GENIAcorpus3.0p
This is the POS-annotated version of the GENIA corpus Ver 3.0 (2000 abstracts).
As the version 2.1, the tag set is basically that of Penn Treebank (PTB) POS tag set, with the following major differences.
- The NNP and NNPS (proper name) tag is not used, except for the names
of journals, authors, research institutes, and initials of patients. Especially,
(discoverers') names in technical terms (e.g. Epstein-Barr virus, Southern
blotting) are not tagged with NNP tags.
- We tried to eliminate SYM tags as much as possible.
The corpus is available in three formats.
- PTB-like format: The file contains one token/POS pair per line,
and a "====================" line is put between sentences.
- xml format: A token is enclosed with <w> tags, where the POS is
represented as the value of `c' attribute.

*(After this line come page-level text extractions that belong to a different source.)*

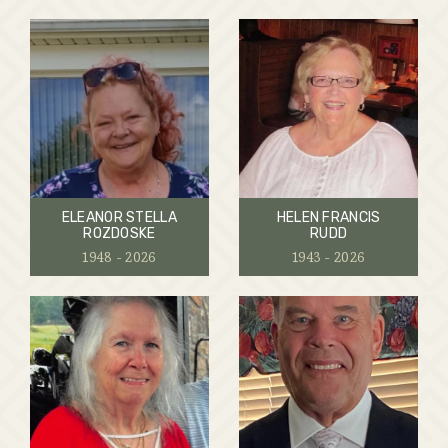
ELEANOR STELLA
HELEN FRANCIS
ROZDOSKE
RUDD
1948 - 2026
1943 - 2026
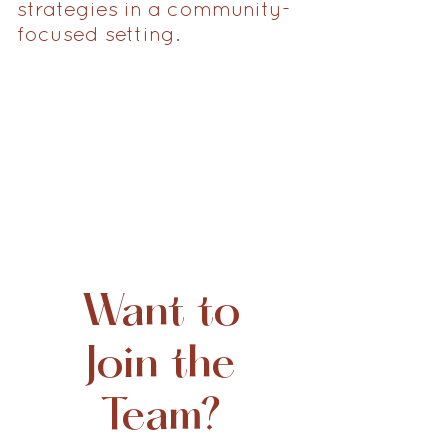
strategies in a community-
focused setting.
Want to
Join the
Team?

- ``Merged'' gpml format: The POS infromation is merged into
GENIA corpus ver 3.0. A token may be split by <cons> tags assigned by
the annotators of original GENIA corpus.
In such cases, the last
fragment of a split token is assigned the original POS tag assigned by
POS annotators, and other fragments are assigned "*",
e.g. <cons lex="ER-mediated_repression" sem="G#other_name"><cons
lex="ER" sem="G#protein_family_or_group"><w c="*">ER</w></cons><w
c="JJ">-mediated</w> <w c="NN">repression</w>.
The xml files have been checked with Internet Explorer 6.0 and Mozilla 1.1.
The corpus is available from the download page.